▶ Records from a dataset

# # #

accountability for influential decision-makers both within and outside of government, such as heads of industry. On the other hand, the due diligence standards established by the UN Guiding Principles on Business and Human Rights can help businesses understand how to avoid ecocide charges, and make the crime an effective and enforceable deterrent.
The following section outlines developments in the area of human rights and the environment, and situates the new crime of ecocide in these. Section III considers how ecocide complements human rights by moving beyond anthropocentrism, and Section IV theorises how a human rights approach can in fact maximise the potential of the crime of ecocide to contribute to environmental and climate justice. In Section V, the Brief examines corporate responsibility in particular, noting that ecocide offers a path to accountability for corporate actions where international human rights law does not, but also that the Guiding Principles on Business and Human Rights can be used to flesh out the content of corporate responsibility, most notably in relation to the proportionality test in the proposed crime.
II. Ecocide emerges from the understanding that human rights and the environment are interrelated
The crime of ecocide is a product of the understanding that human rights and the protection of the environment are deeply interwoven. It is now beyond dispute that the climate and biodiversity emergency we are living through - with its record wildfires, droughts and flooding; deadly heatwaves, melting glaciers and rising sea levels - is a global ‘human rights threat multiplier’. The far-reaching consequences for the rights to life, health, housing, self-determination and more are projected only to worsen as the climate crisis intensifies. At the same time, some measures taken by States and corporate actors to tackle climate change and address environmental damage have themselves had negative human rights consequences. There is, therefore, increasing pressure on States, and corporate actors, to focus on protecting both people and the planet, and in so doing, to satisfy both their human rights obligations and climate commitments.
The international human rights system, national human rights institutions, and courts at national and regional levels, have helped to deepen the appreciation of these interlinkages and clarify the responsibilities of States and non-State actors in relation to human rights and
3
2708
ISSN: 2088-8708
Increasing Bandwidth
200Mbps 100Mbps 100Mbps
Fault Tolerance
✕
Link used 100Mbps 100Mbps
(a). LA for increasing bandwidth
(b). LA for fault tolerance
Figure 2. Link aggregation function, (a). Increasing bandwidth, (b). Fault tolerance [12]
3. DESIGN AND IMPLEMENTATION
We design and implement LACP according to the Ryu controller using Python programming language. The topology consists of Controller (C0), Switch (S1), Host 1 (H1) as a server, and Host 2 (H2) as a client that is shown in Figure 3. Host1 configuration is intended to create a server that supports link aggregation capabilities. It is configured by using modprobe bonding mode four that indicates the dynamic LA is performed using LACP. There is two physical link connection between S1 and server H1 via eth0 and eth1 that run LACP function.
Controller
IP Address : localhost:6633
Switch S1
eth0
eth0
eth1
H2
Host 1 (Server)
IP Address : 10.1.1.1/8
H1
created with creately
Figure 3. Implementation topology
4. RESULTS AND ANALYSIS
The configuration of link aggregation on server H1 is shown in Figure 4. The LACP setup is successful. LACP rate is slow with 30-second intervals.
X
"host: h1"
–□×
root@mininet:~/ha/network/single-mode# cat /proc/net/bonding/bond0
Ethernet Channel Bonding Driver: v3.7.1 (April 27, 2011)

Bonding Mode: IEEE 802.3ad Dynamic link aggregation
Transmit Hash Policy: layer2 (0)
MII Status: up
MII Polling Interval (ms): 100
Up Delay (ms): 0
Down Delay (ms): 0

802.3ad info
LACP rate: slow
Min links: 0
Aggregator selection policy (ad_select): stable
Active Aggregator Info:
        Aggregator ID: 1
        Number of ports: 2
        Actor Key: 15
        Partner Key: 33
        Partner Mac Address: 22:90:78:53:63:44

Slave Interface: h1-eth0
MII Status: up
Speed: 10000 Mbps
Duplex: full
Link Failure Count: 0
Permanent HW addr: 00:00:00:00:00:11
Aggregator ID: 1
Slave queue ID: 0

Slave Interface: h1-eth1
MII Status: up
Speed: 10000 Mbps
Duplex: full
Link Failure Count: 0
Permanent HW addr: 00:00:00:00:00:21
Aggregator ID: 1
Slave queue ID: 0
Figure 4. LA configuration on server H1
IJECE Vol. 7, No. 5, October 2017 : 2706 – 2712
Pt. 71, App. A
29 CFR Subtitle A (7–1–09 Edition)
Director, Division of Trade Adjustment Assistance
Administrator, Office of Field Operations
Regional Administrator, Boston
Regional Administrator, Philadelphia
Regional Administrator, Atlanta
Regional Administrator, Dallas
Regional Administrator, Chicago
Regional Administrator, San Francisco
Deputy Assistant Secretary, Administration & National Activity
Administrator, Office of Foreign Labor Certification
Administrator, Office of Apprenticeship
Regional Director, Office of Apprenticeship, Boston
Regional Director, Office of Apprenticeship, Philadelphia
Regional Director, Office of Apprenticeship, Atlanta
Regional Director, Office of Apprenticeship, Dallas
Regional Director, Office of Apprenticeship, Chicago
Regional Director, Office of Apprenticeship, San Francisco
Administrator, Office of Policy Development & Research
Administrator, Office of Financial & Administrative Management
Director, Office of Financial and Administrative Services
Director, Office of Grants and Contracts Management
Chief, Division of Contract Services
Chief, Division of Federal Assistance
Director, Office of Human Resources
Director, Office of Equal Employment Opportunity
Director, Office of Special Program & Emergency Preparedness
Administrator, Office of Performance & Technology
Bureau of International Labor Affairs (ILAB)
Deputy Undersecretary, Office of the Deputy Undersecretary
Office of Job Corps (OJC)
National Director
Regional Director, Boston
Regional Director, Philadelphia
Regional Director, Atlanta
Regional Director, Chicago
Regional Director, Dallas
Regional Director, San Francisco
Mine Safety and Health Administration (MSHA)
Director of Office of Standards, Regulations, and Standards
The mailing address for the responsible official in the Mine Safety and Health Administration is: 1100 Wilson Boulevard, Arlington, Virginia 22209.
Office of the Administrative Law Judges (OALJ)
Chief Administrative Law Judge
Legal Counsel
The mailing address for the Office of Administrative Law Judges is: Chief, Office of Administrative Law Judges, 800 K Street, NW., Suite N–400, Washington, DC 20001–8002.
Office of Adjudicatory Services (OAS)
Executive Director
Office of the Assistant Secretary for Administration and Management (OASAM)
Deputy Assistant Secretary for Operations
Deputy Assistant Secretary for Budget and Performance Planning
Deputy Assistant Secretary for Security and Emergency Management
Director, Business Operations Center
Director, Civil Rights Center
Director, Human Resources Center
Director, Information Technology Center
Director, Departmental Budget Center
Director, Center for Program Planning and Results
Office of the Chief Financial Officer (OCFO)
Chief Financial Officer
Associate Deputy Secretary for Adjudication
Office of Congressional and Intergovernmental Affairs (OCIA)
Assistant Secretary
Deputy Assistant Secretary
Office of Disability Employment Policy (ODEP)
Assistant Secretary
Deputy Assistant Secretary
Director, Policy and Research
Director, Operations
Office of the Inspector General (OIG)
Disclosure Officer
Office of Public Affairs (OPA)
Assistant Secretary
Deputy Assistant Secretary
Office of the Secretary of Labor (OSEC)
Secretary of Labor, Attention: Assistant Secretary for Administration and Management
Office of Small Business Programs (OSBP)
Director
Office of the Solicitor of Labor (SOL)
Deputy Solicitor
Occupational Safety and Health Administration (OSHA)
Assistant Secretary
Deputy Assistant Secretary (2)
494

# # #

▶ PROBLEM DETAILS
Extract the data exactly as given.

▶ RESULT
accountability for influential decision-makers both within and outside of government, such as heads of industry. On the other hand, the due diligence standards established by the UN Guiding Principles on Business and Human Rights can help businesses understand how to avoid ecocide charges, and make the crime an effective and enforceable deterrent.
The following section outlines developments in the area of human rights and the environment, and situates the new crime of ecocide in these. Section III considers how ecocide complements human rights by moving beyond anthropocentrism, and Section IV theorises how a human rights approach can in fact maximise the potential of the crime of ecocide to contribute to environmental and climate justice. In Section V, the Brief examines corporate responsibility in particular, noting that ecocide offers a path to accountability for corporate actions where international human rights law does not, but also that the Guiding Principles on Business and Human Rights can be used to flesh out the content of corporate responsibility, most notably in relation to the proportionality test in the proposed crime.
II. Ecocide emerges from the understanding that human rights and the environment are interrelated
The crime of ecocide is a product of the understanding that human rights and the protection of the environment are deeply interwoven. It is now beyond dispute that the climate and biodiversity emergency we are living through - with its record wildfires, droughts and flooding; deadly heatwaves, melting glaciers and rising sea levels - is a global ‘human rights threat multiplier’. The far-reaching consequences for the rights to life, health, housing, self-determination and more are projected only to worsen as the climate crisis intensifies. At the same time, some measures taken by States and corporate actors to tackle climate change and address environmental damage have themselves had negative human rights consequences. There is, therefore, increasing pressure on States, and corporate actors, to focus on protecting both people and the planet, and in so doing, to satisfy both their human rights obligations and climate commitments.
The international human rights system, national human rights institutions, and courts at national and regional levels, have helped to deepen the appreciation of these interlinkages and clarify the responsibilities of States and non-State actors in relation to human rights and
3
2708
ISSN: 2088-8708
Increasing Bandwidth
200Mbps 100Mbps 100Mbps
Fault Tolerance
✕
Link used 100Mbps 100Mbps
(a). LA for increasing bandwidth
(b). LA for fault tolerance
Figure 2. Link aggregation function, (a). Increasing bandwidth, (b). Fault tolerance [12]
3. DESIGN AND IMPLEMENTATION
We design and implement LACP according to the Ryu controller using Python programming language. The topology consists of Controller (C0), Switch (S1), Host 1 (H1) as a server, and Host 2 (H2) as a client that is shown in Figure 3. Host1 configuration is intended to create a server that supports link aggregation capabilities. It is configured by using modprobe bonding mode four that indicates the dynamic LA is performed using LACP. There is two physical link connection between S1 and server H1 via eth0 and eth1 that run LACP function.
Controller
IP Address : localhost:6633
Switch S1
eth0
eth0
eth1
H2
Host 1 (Server)
IP Address : 10.1.1.1/8
H1
created with creately
Figure 3. Implementation topology
4. RESULTS AND ANALYSIS
The configuration of link aggregation on server H1 is shown in Figure 4. The LACP setup is successful. LACP rate is slow with 30-second intervals.
X
"host: h1"
–□×
root@mininet:~/ha/network/single-mode# cat /proc/net/bonding/bond0
Ethernet Channel Bonding Driver: v3.7.1 (April 27, 2011)

Bonding Mode: IEEE 802.3ad Dynamic link aggregation
Transmit Hash Policy: layer2 (0)
MII Status: up
MII Polling Interval (ms): 100
Up Delay (ms): 0
Down Delay (ms): 0

802.3ad info
LACP rate: slow
Min links: 0
Aggregator selection policy (ad_select): stable
Active Aggregator Info:
        Aggregator ID: 1
        Number of ports: 2
        Actor Key: 15
        Partner Key: 33
        Partner Mac Address: 22:90:78:53:63:44

Slave Interface: h1-eth0
MII Status: up
Speed: 10000 Mbps
Duplex: full
Link Failure Count: 0
Permanent HW addr: 00:00:00:00:00:11
Aggregator ID: 1
Slave queue ID: 0

Slave Interface: h1-eth1
MII Status: up
Speed: 10000 Mbps
Duplex: full
Link Failure Count: 0
Permanent HW addr: 00:00:00:00:00:21
Aggregator ID: 1
Slave queue ID: 0
Figure 4. LA configuration on server H1
IJECE Vol. 7, No. 5, October 2017 : 2706 – 2712
Pt. 71, App. A
29 CFR Subtitle A (7–1–09 Edition)
Director, Division of Trade Adjustment Assistance
Administrator, Office of Field Operations
Regional Administrator, Boston
Regional Administrator, Philadelphia
Regional Administrator, Atlanta
Regional Administrator, Dallas
Regional Administrator, Chicago
Regional Administrator, San Francisco
Deputy Assistant Secretary, Administration & National Activity
Administrator, Office of Foreign Labor Certification
Administrator, Office of Apprenticeship
Regional Director, Office of Apprenticeship, Boston
Regional Director, Office of Apprenticeship, Philadelphia
Regional Director, Office of Apprenticeship, Atlanta
Regional Director, Office of Apprenticeship, Dallas
Regional Director, Office of Apprenticeship, Chicago
Regional Director, Office of Apprenticeship, San Francisco
Administrator, Office of Policy Development & Research
Administrator, Office of Financial & Administrative Management
Director, Office of Financial and Administrative Services
Director, Office of Grants and Contracts Management
Chief, Division of Contract Services
Chief, Division of Federal Assistance
Director, Office of Human Resources
Director, Office of Equal Employment Opportunity
Director, Office of Special Program & Emergency Preparedness
Administrator, Office of Performance & Technology
Bureau of International Labor Affairs (ILAB)
Deputy Undersecretary, Office of the Deputy Undersecretary
Office of Job Corps (OJC)
National Director
Regional Director, Boston
Regional Director, Philadelphia
Regional Director, Atlanta
Regional Director, Chicago
Regional Director, Dallas
Regional Director, San Francisco
Mine Safety and Health Administration (MSHA)
Director of Office of Standards, Regulations, and Standards
The mailing address for the responsible official in the Mine Safety and Health Administration is: 1100 Wilson Boulevard, Arlington, Virginia 22209.
Office of the Administrative Law Judges (OALJ)
Chief Administrative Law Judge
Legal Counsel
The mailing address for the Office of Administrative Law Judges is: Chief, Office of Administrative Law Judges, 800 K Street, NW., Suite N–400, Washington, DC 20001–8002.
Office of Adjudicatory Services (OAS)
Executive Director
Office of the Assistant Secretary for Administration and Management (OASAM)
Deputy Assistant Secretary for Operations
Deputy Assistant Secretary for Budget and Performance Planning
Deputy Assistant Secretary for Security and Emergency Management
Director, Business Operations Center
Director, Civil Rights Center
Director, Human Resources Center
Director, Information Technology Center
Director, Departmental Budget Center
Director, Center for Program Planning and Results
Office of the Chief Financial Officer (OCFO)
Chief Financial Officer
Associate Deputy Secretary for Adjudication
Office of Congressional and Intergovernmental Affairs (OCIA)
Assistant Secretary
Deputy Assistant Secretary
Office of Disability Employment Policy (ODEP)
Assistant Secretary
Deputy Assistant Secretary
Director, Policy and Research
Director, Operations
Office of the Inspector General (OIG)
Disclosure Officer
Office of Public Affairs (OPA)
Assistant Secretary
Deputy Assistant Secretary
Office of the Secretary of Labor (OSEC)
Secretary of Labor, Attention: Assistant Secretary for Administration and Management
Office of Small Business Programs (OSBP)
Director
Office of the Solicitor of Labor (SOL)
Deputy Solicitor
Occupational Safety and Health Administration (OSHA)
Assistant Secretary
Deputy Assistant Secretary (2)
494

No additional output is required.